Depuis, la sidération et l’incompréhension règnent. Le décompte des corps a été fastidieux. « C’était un carnage », résume Issouf Sow, le maire de Solhan, qui comptait environ 5 000 habitants avant les événements. Samedi, les villageois ont dû rassembler et enterrer les dépouilles, à la va-vite, enveloppées dans des nattes de fortune, dans des fosses communes.

Plusieurs sources locales assurent que des hommes armés sont revenus dans la nuit pour piller et incendier le reste des boutiques. Depuis, tous les habitants ont fui, certains en charrette ou à moto, d’autres à pied, pour rejoindre Sebba, le chef-lieu de la province, à une quinzaine de kilomètres. « Les déplacés continuent d’arriver, on n’a pas assez d’abris pour accueillir tout le monde, il y a beaucoup de blessés, le personnel de santé est débordé », rapporte un travailleur humanitaire à Sebba, joint par téléphone. En moins de quarante-huit heures, plus de 1 000 personnes ont afflué dans la ville.

Zone dangereuse

Le choc est immense au Burkina Faso, où jamais un massacre d’une telle violence n’avait été perpétré. Les messages de soutien et les appels aux dons de sang se multiplient. Le coup est dur pour les autorités. Début mai, les forces burkinabées ont lancé une opération d’envergure dans les régions du nord et du Sahel. Le 14 mai, le ministre de la défense Chérif Sy s’était rendu à Sebba. Lors de ce déplacement médiatique, qui devait apparaître comme un symbole de reconquête face à la menace djihadiste, il avait assuré que la situation était revenue à la normale.

Deux jours après l’attaque, de nombreuses questions se posent.
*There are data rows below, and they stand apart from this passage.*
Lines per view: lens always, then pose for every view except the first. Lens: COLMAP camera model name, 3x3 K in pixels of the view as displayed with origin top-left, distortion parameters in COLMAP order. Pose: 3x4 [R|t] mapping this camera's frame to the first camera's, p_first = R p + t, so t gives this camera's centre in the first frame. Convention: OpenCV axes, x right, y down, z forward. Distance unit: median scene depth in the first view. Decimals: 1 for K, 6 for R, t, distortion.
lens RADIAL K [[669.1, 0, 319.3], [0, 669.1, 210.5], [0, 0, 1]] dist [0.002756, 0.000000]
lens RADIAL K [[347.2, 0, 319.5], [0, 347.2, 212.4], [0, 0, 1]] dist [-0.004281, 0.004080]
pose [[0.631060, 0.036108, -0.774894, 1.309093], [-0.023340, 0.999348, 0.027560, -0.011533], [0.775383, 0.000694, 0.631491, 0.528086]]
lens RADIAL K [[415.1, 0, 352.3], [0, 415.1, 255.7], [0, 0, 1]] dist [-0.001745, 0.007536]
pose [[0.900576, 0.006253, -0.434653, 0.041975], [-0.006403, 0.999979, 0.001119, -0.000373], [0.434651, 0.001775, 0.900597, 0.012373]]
Pourquoi le détachement militaire de Sebba, à douze kilomètres de là, a-t-il mis autant de temps à intervenir ? Selon une source sécuritaire sur place, les premières unités sont arrivées aux environs de 9 heures du matin samedi à Solhan, soit sept heures après l’alerte lancée par les habitants. La zone est dangereuse. D’après nos informations, la piste, difficile d’accès, surtout de nuit, et la menace des engins explosifs ont ralenti le déplacement des équipes. Peu après l’attaque, une femme et deux enfants ont été tués dans l’explosion d’une mine sur cet axe.